* Description of the task
Recast the data from the line containing "07月28日の金プラチナ買取相場" through the end of the data, both included, as a Markdown table with the columns Row and Line. Leave out blank lines and the pictures.

(Saved data entries)
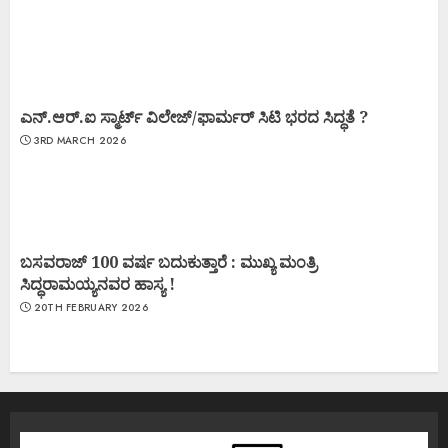
ಎನ್.ಆರ್.ಐ ಸ್ಮಾರ್ಟ್ ವಿಲೇಜ್/ಫಾರ್ಮರ್ ಸಿಟಿ ಭರದ ಸಿದ್ಧತೆ ?
3RD MARCH 2026
ಬಸವರಾಜ್ 100 ವರ್ಷ ಬದುಕುತ್ತಾರೆ : ಮುಖ್ಯ ಮಂತ್ರಿ
ಸಿದ್ಧರಾಮಯ್ಯನವರ ಹಾಸ್ಯ !
20TH FEBRUARY 2026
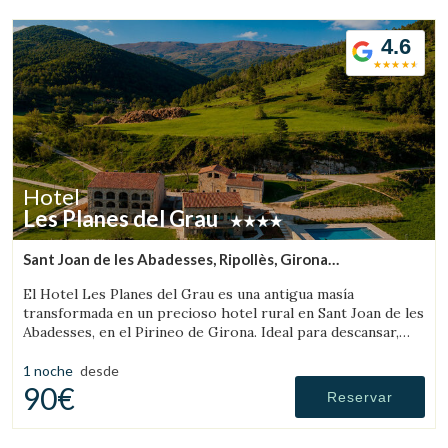
4.6
Hotel
Les Planes del Grau
Sant Joan de les Abadesses, Ripollès, Girona
(27.430960036548km de Rupit)
El Hotel Les Planes del Grau es una antigua masía
transformada en un precioso hotel rural en Sant Joan de les
Abadesses, en el Pirineo de Girona. Ideal para descansar,
pasear y hacer excursiones a caballo.
1 noche
desde
90€
Reservar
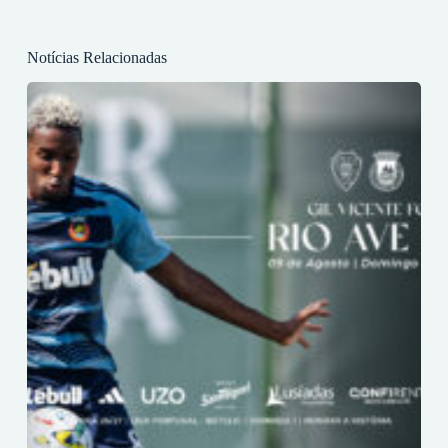
Notícias Relacionadas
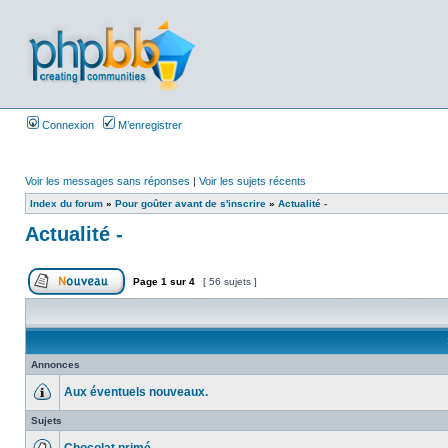
Connexion
M’enregistrer
Voir les messages sans réponses
|
Voir les sujets récents
Index du forum
»
Pour goûter avant de s'inscrire
»
Actualité -
Actualité -
Page
1
sur
4
[ 56 sujets ]
Annonces
Aux éventuels nouveaux.
Sujets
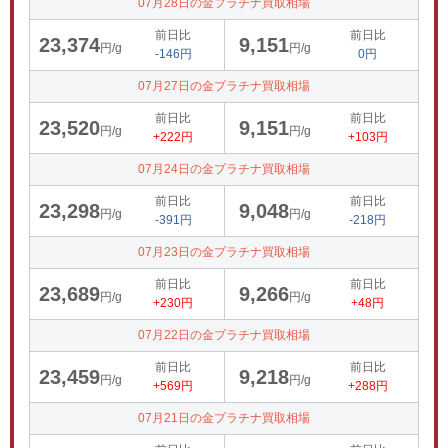
07月28日の金プラチナ買取相場
前日比
前日比
23,374
9,151
円/g
円/g
-146円
0円
07月27日の金プラチナ買取相場
前日比
前日比
23,520
9,151
円/g
円/g
+222円
+103円
07月24日の金プラチナ買取相場
前日比
前日比
23,298
9,048
円/g
円/g
-391円
-218円
07月23日の金プラチナ買取相場
前日比
前日比
23,689
9,266
円/g
円/g
+230円
+48円
07月22日の金プラチナ買取相場
前日比
前日比
23,459
9,218
円/g
円/g
+569円
+288円
07月21日の金プラチナ買取相場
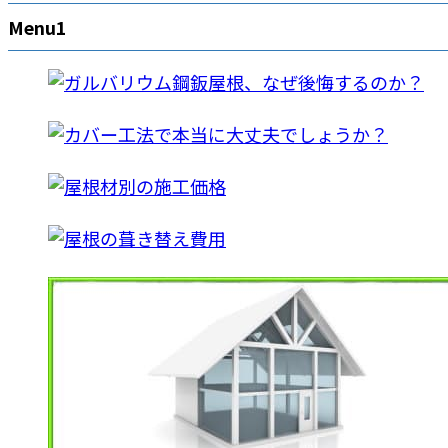
Menu1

* Task output
| Row | Line |
|---|---|
| 1 | 07月28日の金プラチナ買取相場 |
| 2 | 前日比 |
| 3 | 前日比 |
| 4 | 23,374 |
| 5 | 9,151 |
| 6 | 円/g |
| 7 | 円/g |
| 8 | -146円 |
| 9 | 0円 |
| 10 | 07月27日の金プラチナ買取相場 |
| 11 | 前日比 |
| 12 | 前日比 |
| 13 | 23,520 |
| 14 | 9,151 |
| 15 | 円/g |
| 16 | 円/g |
| 17 | +222円 |
| 18 | +103円 |
| 19 | 07月24日の金プラチナ買取相場 |
| 20 | 前日比 |
| 21 | 前日比 |
| 22 | 23,298 |
| 23 | 9,048 |
| 24 | 円/g |
| 25 | 円/g |
| 26 | -391円 |
| 27 | -218円 |
| 28 | 07月23日の金プラチナ買取相場 |
| 29 | 前日比 |
| 30 | 前日比 |
| 31 | 23,689 |
| 32 | 9,266 |
| 33 | 円/g |
| 34 | 円/g |
| 35 | +230円 |
| 36 | +48円 |
| 37 | 07月22日の金プラチナ買取相場 |
| 38 | 前日比 |
| 39 | 前日比 |
| 40 | 23,459 |
| 41 | 9,218 |
| 42 | 円/g |
| 43 | 円/g |
| 44 | +569円 |
| 45 | +288円 |
| 46 | 07月21日の金プラチナ買取相場 |
| 47 | Menu1 |